Les produits du groupe NSO, dont Pegasus, ne sont généralement concédés sous licence qu’aux agences gouvernementales de renseignement pour enquêter sur le terrorisme et les crimes graves, selon le site Web de la société. Les chercheurs en cybersécurité ont suivi l’utilisation des logiciels espions dans 45 pays et affirment que ces directives ne sont pas toujours respectées.
La société a rejeté les accusations selon lesquelles son logiciel d’espionnage aurait contribué au meurtre du journaliste saoudien basé aux États-Unis Jamal Khashoggi au consulat saoudien à Istanbul en 2018.
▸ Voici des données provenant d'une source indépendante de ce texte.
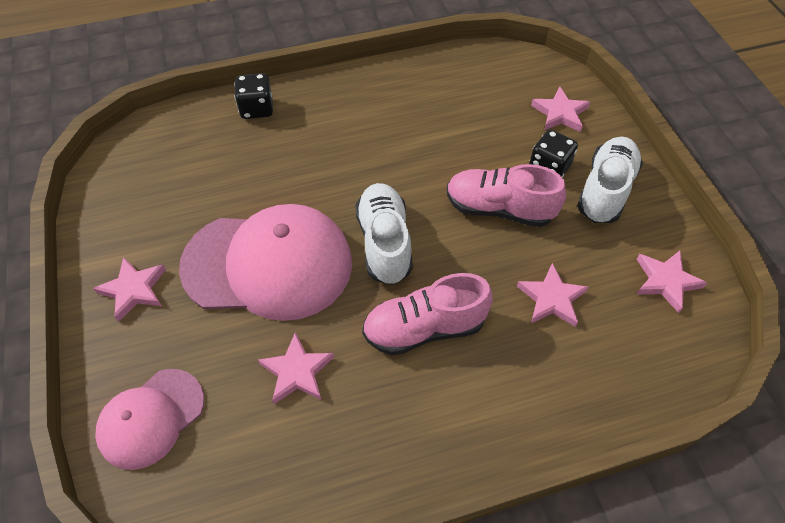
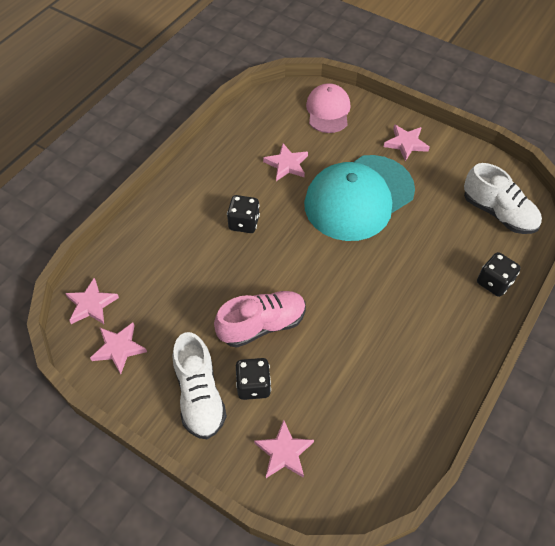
camera: 140 degrees right, 0 degrees up
pink cap [179,204,352,321] -> turquoise cap [304,155,415,241]
white shoe [355,183,413,285] -> white shoe moved to [464,163,542,234]
pink shoe [362,273,493,355] -> black dice [227,195,260,233]
pink star [517,263,589,327] -> pink star moved to [65,278,119,324]

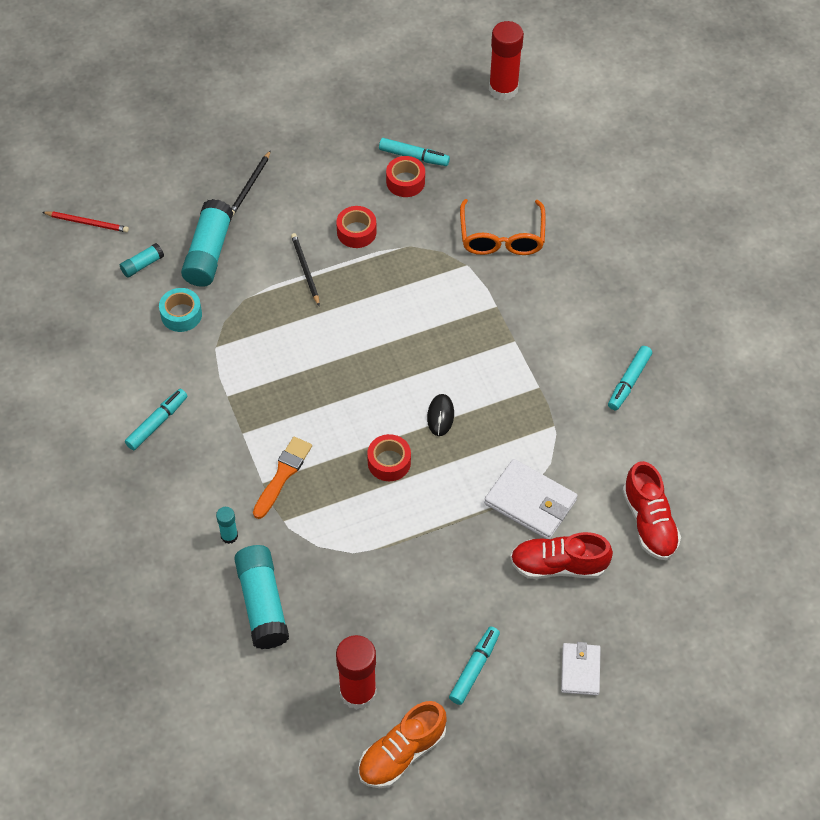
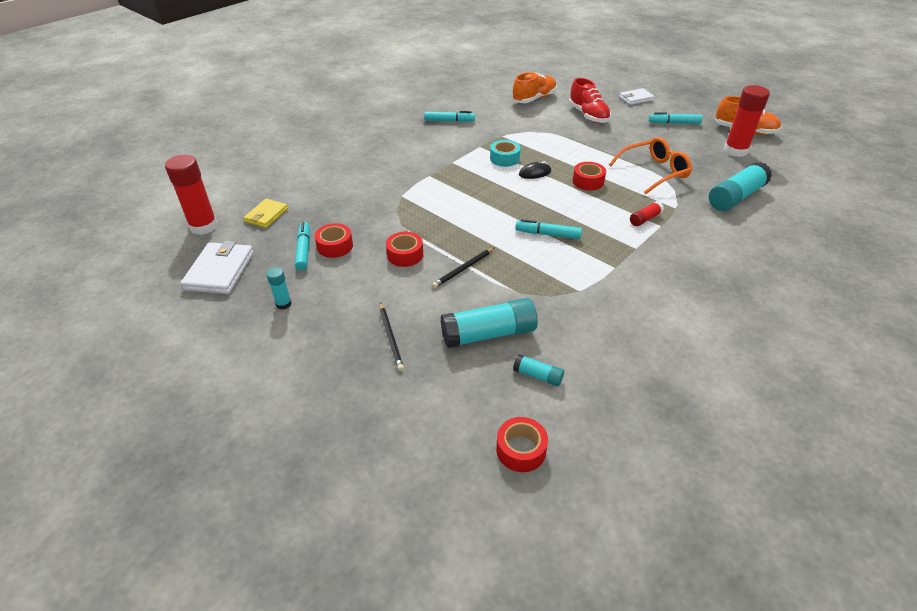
camera: 115 degrees left, 15 degrees down
red pencil [42,211,129,232] -> red tape [496,417,548,472]
turquoise marker [125,389,187,450] -> turquoise marker moved to [515,219,582,239]
turquoise tape [159,288,202,332] -> turquoise tape moved to [490,140,520,167]
turquoise glue stick [216,507,238,544] -> turquoise glue stick moved to [267,267,291,310]
black pencil [232,150,271,215] -> black pencil turned 75 degrees clockwise [380,303,404,371]
orange brush [253,437,312,519] -> red glue stick [630,201,664,226]
orange glasses [460,199,546,255] -> orange glasses moved to [609,137,692,194]
white wallet [484,459,578,539] -> white wallet moved to [181,241,254,294]
red shoe [622,461,681,560] -> orange shoe [512,72,557,103]
none -> yellow wallet [243,199,288,228]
Le gouvernement américain a mis le groupe NSO sur liste noire et Apple a poursuivi la société en 2021. Apple a informé les militants thaïlandais par e-mail qu’ils avaient potentiellement été la cible d ‘ « attaquants proches de l’État ».
Parmi les agences citées dans la plainte en Thaïlande figurent le bureau du Premier ministre, la police royale thaïlandaise, le ministère de l’économie et de la société numériques et les trois branches de l’armée. Interrogés, le bureau du Premier ministre et la police nationale ont refusé de commenter, affirmant qu’ils n’en étaient pas au courant.
Le téléphone de Yingcheep aurait été fouillé au moins 10 fois par le logiciel espion, tandis que celui d’Arnon au moins cinq fois de fin 2020 à fin 2021.
Une enquête menée l’année dernière par des groupes internationaux de surveillance d’Internet, dont le Citizen Lab Canada, a révélé qu’au moins 30 personnes en Thaïlande, activistes et universitaires, ont été ciblées par la surveillance gouvernementale utilisant Pegasus pendant cette période.
En 2022, les députés de l’opposition ont accusé le gouvernement Prayuth d’avoir dépensé des millions de dollars du budget national en logiciels dont Pegasus, pour espionner les citoyens.
En réponse, le ministre de l’Économie numérique, Chaiwut Thanakamanusorn, a reconnu que Pegasus avait été utilisé par des agences d’État pour des activités liées « à la sécurité ou aux stupéfiants ». Il a dit que son ministère n’a pas le pouvoir de mener une surveillance, mais « il y a ceux qui ont un tel pouvoir ».